*Условия заданий*
1. Кто, согласно тексту о великом князе Константине, тайно предупредил цесаревича о намерении генералов привести полки к присяге Константину?
2. Продолжите текст о великом князе Константине, начав сразу после его последнего предложения.

*Фрагмент текста*
Результатом всего этого, как знаем, был закон о невозможности царствовать потомкам тех великих князей. которые женятся не на коронованнных особах, закон специально для Константина, после чего тот уж формально отрекся от престола, и в 1823 году наследником стал Николай…
Россия меж тем в течение четверти века привыкла слышать в церкви прославление государя императора Александра Павловича и наследника Константина Павловича. Репутация зверского самодура в сознании россиян постепенно оттеснялась идеализированным образом Константина-рыцаря: все же он был участником Итальянского похода Суворова и других кампаний; к тому же – оригинал, остряк, и под стать шефу – его любимый адъютант Михаил Лунин…
* * *
В те самые дни, когда Раевский в Тираспольской крепости ловил вести из большого мира и обсуждал со знакомыми офицерами, что принесут вести из Таганрога, – в эту самую пору случилось удивительное событие, весьма мало осмысленное в истории 14 декабря, но недурно рисующее образ Константина и его окружающих. О событии этом мы знаем, в сущности, из одного надежного источника, хотя наверняка есть еще документы – в польских и других заграничных архивах.
Михаил Фонвизин, декабрист (перед арестом генерал), услышал на каторге и записал рассказ товарища по заключению:
„Мне рассказывал покойный М. С. Лунин, бывший очевидцем, следующее обстоятельство: в Варшаве, когда великий князь Константин получил известие о смерти императора Александра, он, верный своему отречению, намеревался на другой день собрать полки Литовского корпуса, гвардейские и армейские, бывшие тогда в Варшаве, чтобы привести их к присяге императору Николаю. Начальники этих войск, любимцы великого князя, никак не хотели допустить того, желая видеть его самого императором, чтобы пользоваться его милостями и благоволением. Накануне принесения присяги все эти господа собрались у больного генерала Альбрехта и приняли единогласно решительное намерение заставить все полки вместо Николая присягнуть Константину и насильно возвести его на трон. На это дал согласие и действительный тайный советник Новосильцев, который тогда заведовал высшей администрацией Царства. Но бывший в собрании русских генералов граф Красинский тайно предупредил цесаревича об этом намерении и помешал приведению его в исполнение. Сам великий князь на другой день лично приводил к присяге Николаю I все полки. А без этого план генералов непременно бы состоялся. М. С. Лунин сам присутствовал при этом совещании“.

*Выдержки из данных*
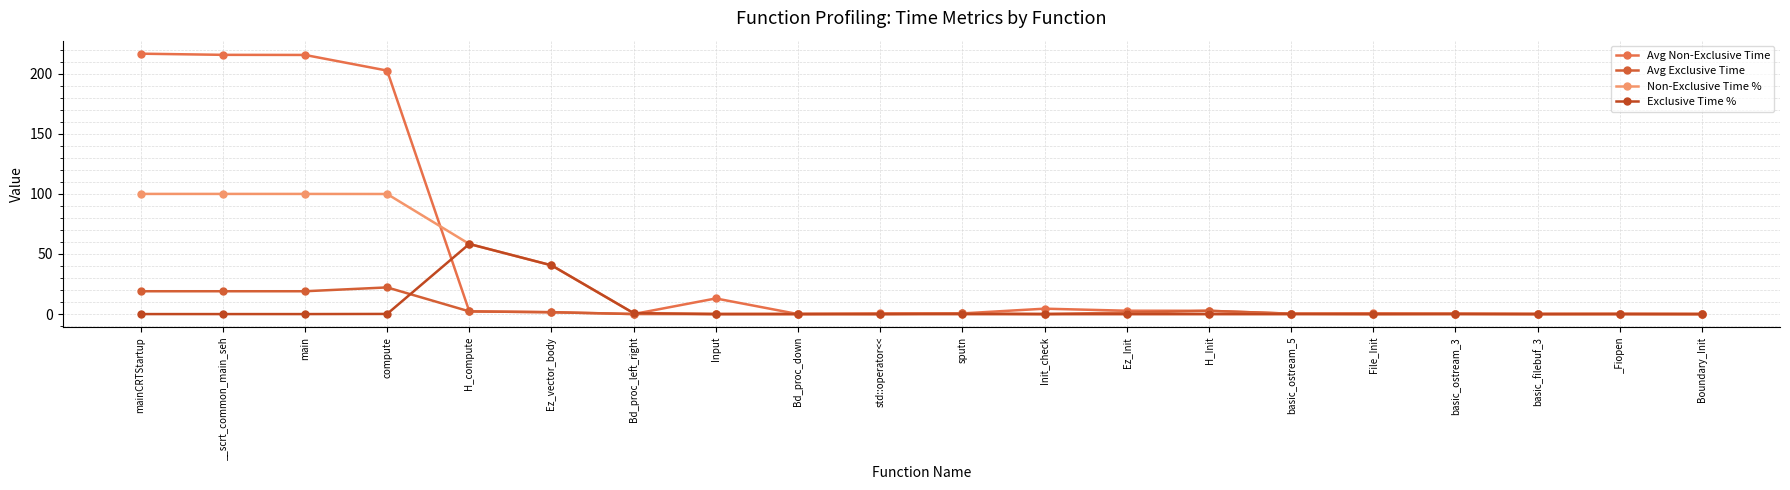

What is the difference between the maximum and minimum values in the Avg Exclusive Time series?

22.2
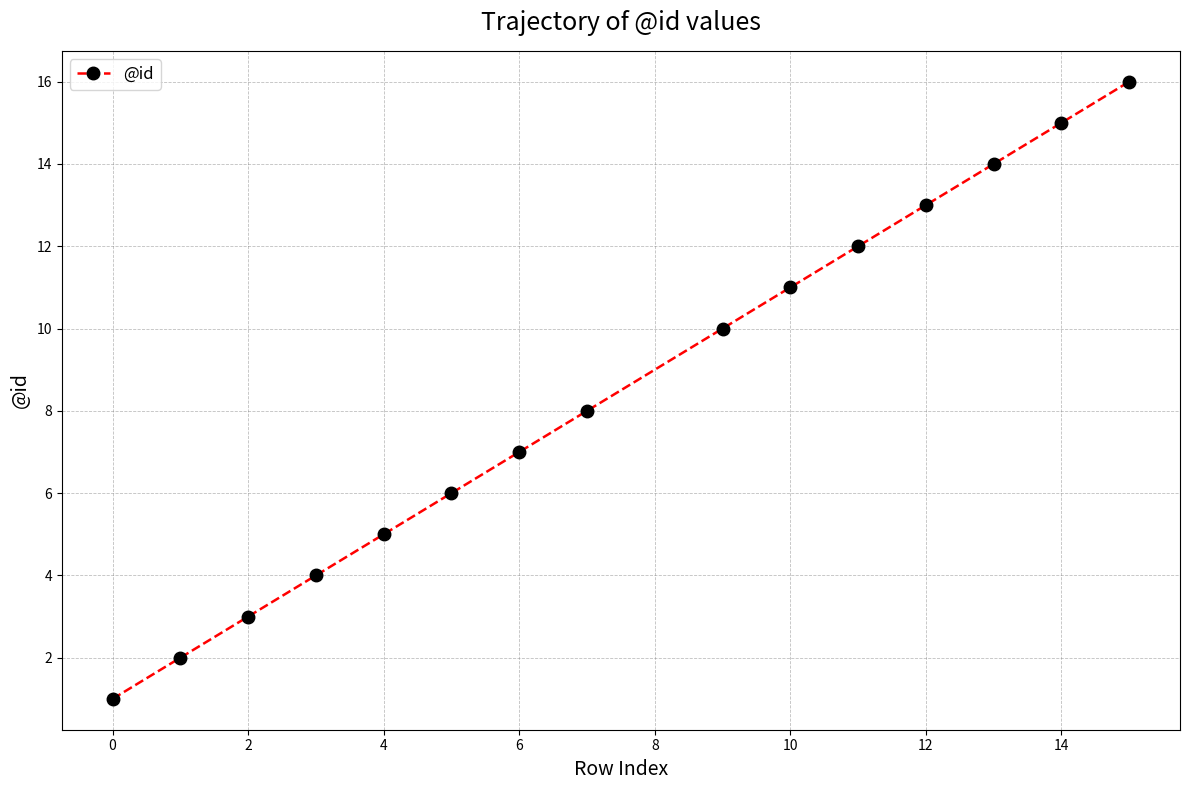

What is the maximum value shown in the chart?

16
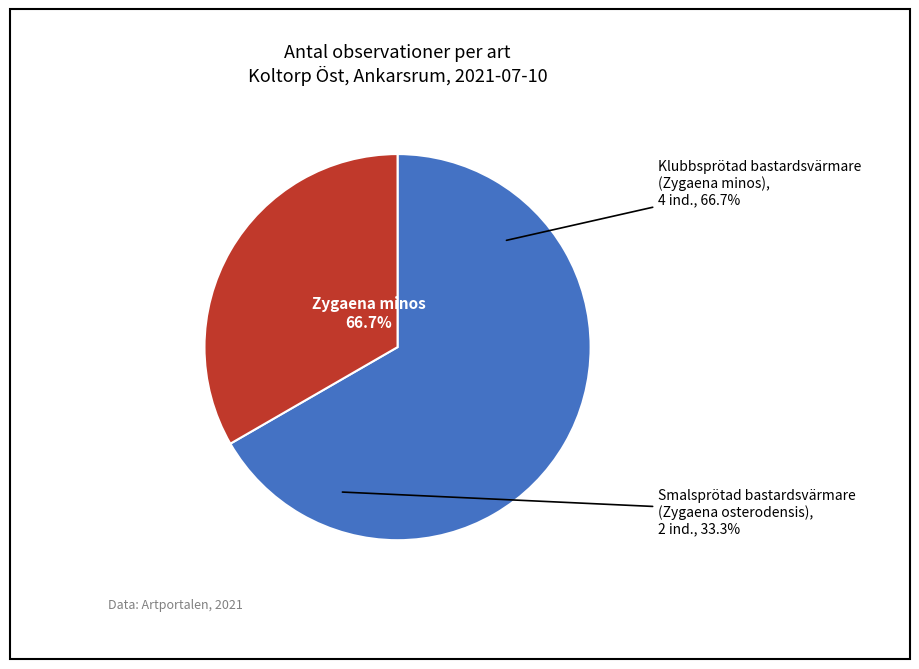

Is it true that Klubbsprötad bastardsvärmare
(Zygaena minos)
NT is 67% of the pie?

True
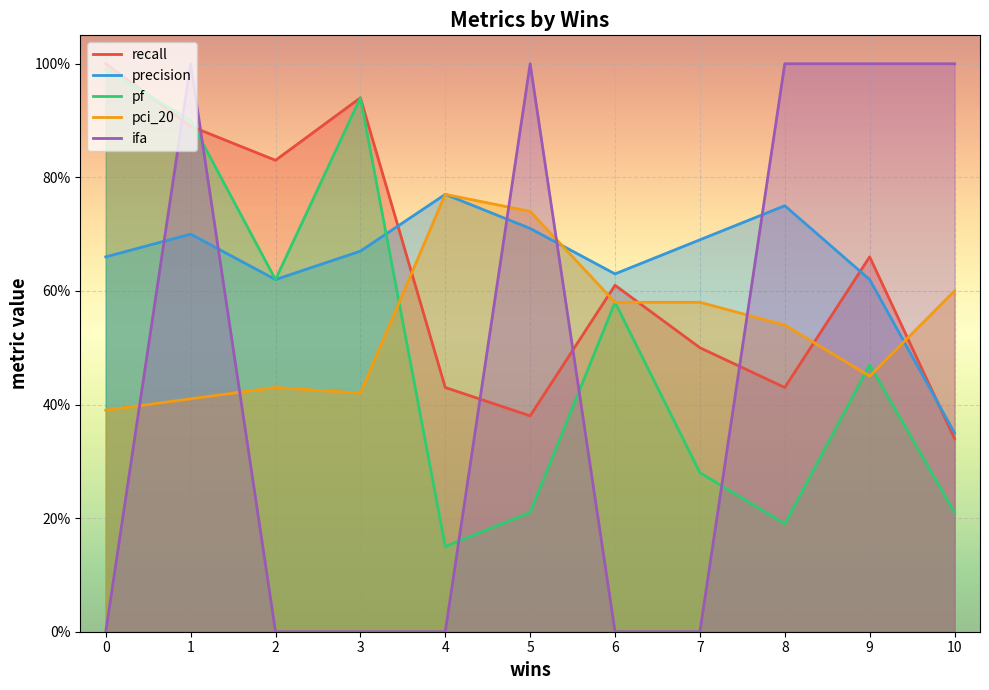

What is the value of the recall point at the 2nd from the left?

0.9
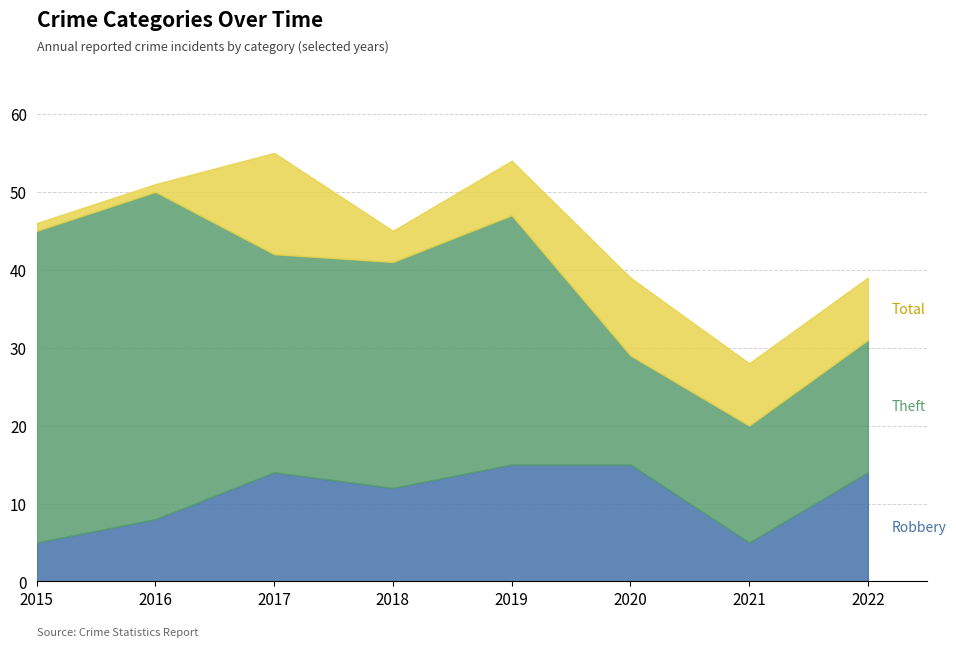

What is the difference between the second highest and minimum values in the Total series?

26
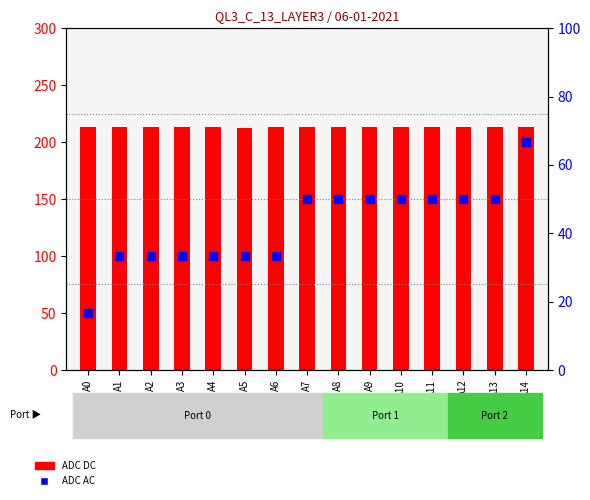

Which series has the widest spread of Y values?

ADC AC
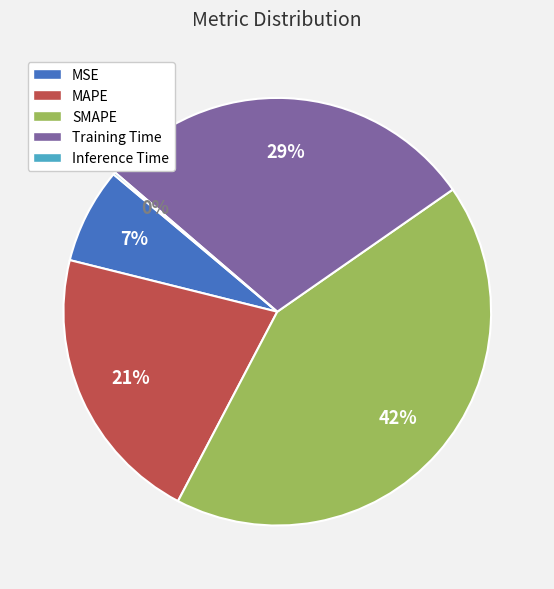

True or false: MSE accounts for 7% of the total.

True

*Ответы к упражнению*
1. Граф Красинский.

2.
Сотни раз царей свергали с престола, но очень нелегко отыскать в истории переворот, цель которого насильно возвести на трон (кандидат же в монархи ловко увертывается!..).
* * *
Не стал Константин царем – власть у Николая, и Лунина повезут на восток, сначала в Петербург, потом в Сибирь.
Константин предупреждал адъютанта о грозящей опасности; согласно достоверному рассказу, великий князь нарочно разрешил Лунину поохотиться в лесах у немецкой границы, надеясь, что тот ее перейдет. Однако Лунин никогда не избегал опасности и вернулся, хорошо зная, что его ожидает…
Может быть, Константин хотел его спасения, опасаясь и чрезмерного многознания своего адъютанта, его причастности к разным константиновским тайнам, в том числе к ноябрьской „неудавшейся коронации“ в Варшаве. На прощание Константин сказал Лунину:
„Теперь ты пеняй на себя, Михаил Сергеевич. Я долго тебя отстаивал и давал тебе время удалиться за границу, но в Петербурге я ничем уже помочь тебе не могу!“
Лунин поблагодарил, объяснив, что бежать „было бы малодушием“, и в свою очередь предостерег Константина:
„А что касается до Вас, то, помяните мое слово, оттого, что Вы не хотели послушать нашего (общего с Новосильцевым и другими) совета, Вы не выберетесь подобру-поздорову из Варшавы“.
Речь идет, наверное, о ноябрьском совете – взять корону…
Так или иначе, за несколько месяцев до появления Раевского в Польше Лунина из Польши увезли и будут судить в основном за „опасные слова“, сказанные десять лет назад: усердие следователей удвоено желанием Николая – насолить брату Константину, показать, что и у него под носом бог знает что творилось…
Константин сначала упирался, пытался как-то помочь „своему человеку“; напоминал Николаю, что и члены царствующей фамилии между собою нередко вели весьма крамольные разговоры. Однако из Петербурга посылали разные эффектные с виду улики против Лунина (хотя тот держался с „мраморным терпением“), и в конце концов Константин был вынужден написать Николаю:
„Известия, которые Вы благоволите сообщить мне, относительно всего, что происходит у вас, меня очень живо заинтересовали, и я опомниться не могу от ужаса пред поведением Лунина. Никогда, никогда я не считал его способным на подобную жестокость, его, наделенного недюжинным умом, обладающего всем, чтобы сделаться выдающимся человеком! Очень обидно; мне жаль, что он оказался столь дурного направления.
Вообще, мы живем в век, когда нельзя ничему удивляться и когда нужно быть готовым ко всему, исключая добра…“
Покидая Варшаву, Лунин предсказывал, что, сближаясь с поляками, женившись на польке, зная хорошо польский язык, Константин не в силах исполнить свою заветную мечту и сделаться королем польским (то было бы нарушением прерогатив империи, Николая); а если так, то взрыв в Польше неизбежен, и сам Константин станет его жертвой.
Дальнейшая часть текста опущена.